Je veux te raconter ce qui s’est passé après que tu nous as quittés. Tu nous as dit au revoir et tu as marché, tu sais je n’étais pas du tout tranquille et à vrai dire, j’avais peur et mon cœur battait. J’étais à côté de Kaïssar et Habib. Nous te regardions, j’étais sur les nerfs, je veux dire au bout de mes nerfs. Nous sommes sortis sur la partie extérieure de l’aérodrome. Toi, tu as tardé pour monter dans l’avion. Alors ces minutes étaient terribles pour moi surtout que Kaïssar et Habib se moquaient de moi. Puis, enfin, on t’a vu, on a vu ta main bouger jusqu’à la fin. Alors je voulais bien que l’avion démarre… Puis, enfin, l’avion a bougé. Papa a un peu pleuré.
Lorsque l’avion se leva dans l’air, je suis devenue tranquille et très contente parce que tu t’es sauvé, que tu as fini de toutes ces petites histoires au Liban.
Avant de quitter l’aérodrome, nous avons appelé maman. À son tour, elle était très contente.

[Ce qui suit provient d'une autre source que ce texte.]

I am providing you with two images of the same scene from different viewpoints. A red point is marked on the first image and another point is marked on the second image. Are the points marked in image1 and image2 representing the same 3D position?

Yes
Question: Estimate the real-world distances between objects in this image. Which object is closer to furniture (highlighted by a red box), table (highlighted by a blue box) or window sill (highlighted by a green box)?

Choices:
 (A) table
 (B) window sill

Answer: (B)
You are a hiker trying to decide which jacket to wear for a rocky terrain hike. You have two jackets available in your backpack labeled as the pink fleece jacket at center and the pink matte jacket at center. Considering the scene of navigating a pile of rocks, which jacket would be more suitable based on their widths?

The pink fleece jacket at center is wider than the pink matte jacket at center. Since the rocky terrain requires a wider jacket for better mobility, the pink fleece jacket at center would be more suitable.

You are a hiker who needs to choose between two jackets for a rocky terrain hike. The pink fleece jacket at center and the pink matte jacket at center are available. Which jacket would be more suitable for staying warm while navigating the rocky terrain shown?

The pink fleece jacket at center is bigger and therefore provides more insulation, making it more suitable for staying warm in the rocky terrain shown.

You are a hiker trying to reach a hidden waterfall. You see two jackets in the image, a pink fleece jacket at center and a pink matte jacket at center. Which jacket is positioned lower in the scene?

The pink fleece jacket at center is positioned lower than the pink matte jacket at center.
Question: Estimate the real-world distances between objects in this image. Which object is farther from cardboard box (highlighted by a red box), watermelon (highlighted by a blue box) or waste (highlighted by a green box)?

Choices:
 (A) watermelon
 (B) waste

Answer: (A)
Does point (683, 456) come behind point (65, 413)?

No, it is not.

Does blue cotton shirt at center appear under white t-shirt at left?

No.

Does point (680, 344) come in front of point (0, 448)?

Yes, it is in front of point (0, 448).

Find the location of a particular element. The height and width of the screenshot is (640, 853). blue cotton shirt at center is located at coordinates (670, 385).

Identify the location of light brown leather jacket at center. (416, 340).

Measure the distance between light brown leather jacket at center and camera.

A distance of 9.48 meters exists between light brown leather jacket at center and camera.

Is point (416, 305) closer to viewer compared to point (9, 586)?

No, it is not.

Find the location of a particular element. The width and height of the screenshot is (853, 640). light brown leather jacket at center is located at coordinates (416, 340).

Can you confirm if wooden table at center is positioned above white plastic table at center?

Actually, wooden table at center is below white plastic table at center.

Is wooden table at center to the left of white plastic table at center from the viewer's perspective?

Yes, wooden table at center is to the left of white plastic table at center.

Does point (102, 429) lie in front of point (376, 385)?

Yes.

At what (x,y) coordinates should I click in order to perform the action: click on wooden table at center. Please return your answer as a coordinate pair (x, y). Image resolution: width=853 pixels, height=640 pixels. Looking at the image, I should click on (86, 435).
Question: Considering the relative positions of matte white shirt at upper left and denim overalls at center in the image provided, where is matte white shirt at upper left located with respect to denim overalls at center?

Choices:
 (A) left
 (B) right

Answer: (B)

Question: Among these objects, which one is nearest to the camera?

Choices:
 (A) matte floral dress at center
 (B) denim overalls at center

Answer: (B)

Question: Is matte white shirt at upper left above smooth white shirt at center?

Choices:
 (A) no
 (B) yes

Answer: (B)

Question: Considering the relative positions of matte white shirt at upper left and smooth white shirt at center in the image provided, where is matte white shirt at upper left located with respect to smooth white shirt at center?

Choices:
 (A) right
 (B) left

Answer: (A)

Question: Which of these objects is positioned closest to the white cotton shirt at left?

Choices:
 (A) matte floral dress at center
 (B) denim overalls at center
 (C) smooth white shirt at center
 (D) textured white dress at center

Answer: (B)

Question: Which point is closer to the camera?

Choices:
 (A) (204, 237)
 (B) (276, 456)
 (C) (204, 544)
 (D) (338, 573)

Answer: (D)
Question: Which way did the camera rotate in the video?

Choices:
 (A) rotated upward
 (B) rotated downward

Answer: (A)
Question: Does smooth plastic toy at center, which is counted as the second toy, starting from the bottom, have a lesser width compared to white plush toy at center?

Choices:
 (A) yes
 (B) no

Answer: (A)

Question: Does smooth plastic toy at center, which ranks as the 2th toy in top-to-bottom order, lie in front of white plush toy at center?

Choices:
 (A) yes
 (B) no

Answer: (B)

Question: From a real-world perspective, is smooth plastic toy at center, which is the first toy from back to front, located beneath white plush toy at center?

J’espère que tu es bien installé à Paris, je veux que tu me racontes tout ce qui se passe avec toi.
Je t’aime.
Ta sœur »
Quelques semaines plus tard, dans une enveloppe où elle lui avait glissé de l’argent pour qu’il s’achète des jeans et des « chaussures de cow-boy », elle lui enverrait une liste de vinyles à acheter pour elle à Paris :
– Dalida
– Salvatore Adamo
– Enrico Macias
– Charles Aznavour
– Léo Ferré
– Niño de Murcia
– Georges Brassens
– Mireille Mathieu
Elias, qui revendiquait haut et fort être propalestinien, avait fui le Liban. Il avait été rejeté par la direction de son université tenue par les Phalanges libanaises, un parti chrétien créé dans les années trente et inspiré notamment par les partis fascistes européens. Son fondateur, Pierre Gemayel, décrivait son mouvement ainsi dans une interview à une chaîne de télévision française : « C’est un mouvement libanais qui est fait pour défendre la cause libanaise. Nous sommes pour tout ce qui est libanais et tout ce qui, de près ou de loin, peut nuire à la cause libanaise, nous sommes contre. » À la suite de ses propos, un reportage filmait l’entraînement militaire de jeunes bras cassés – des serruriers, des plombiers et même un artiste – qui s’étaient enrôlés dans le parti. La vidéo ressemblait à un bêtisier tant les apprentis rataient leurs exercices et se retrouvaient la tête la première au sol. Ces mêmes phalangistes avaient trafiqué les résultats d’Elias le priant de faire ses bagages et de partir étudier à l’étranger.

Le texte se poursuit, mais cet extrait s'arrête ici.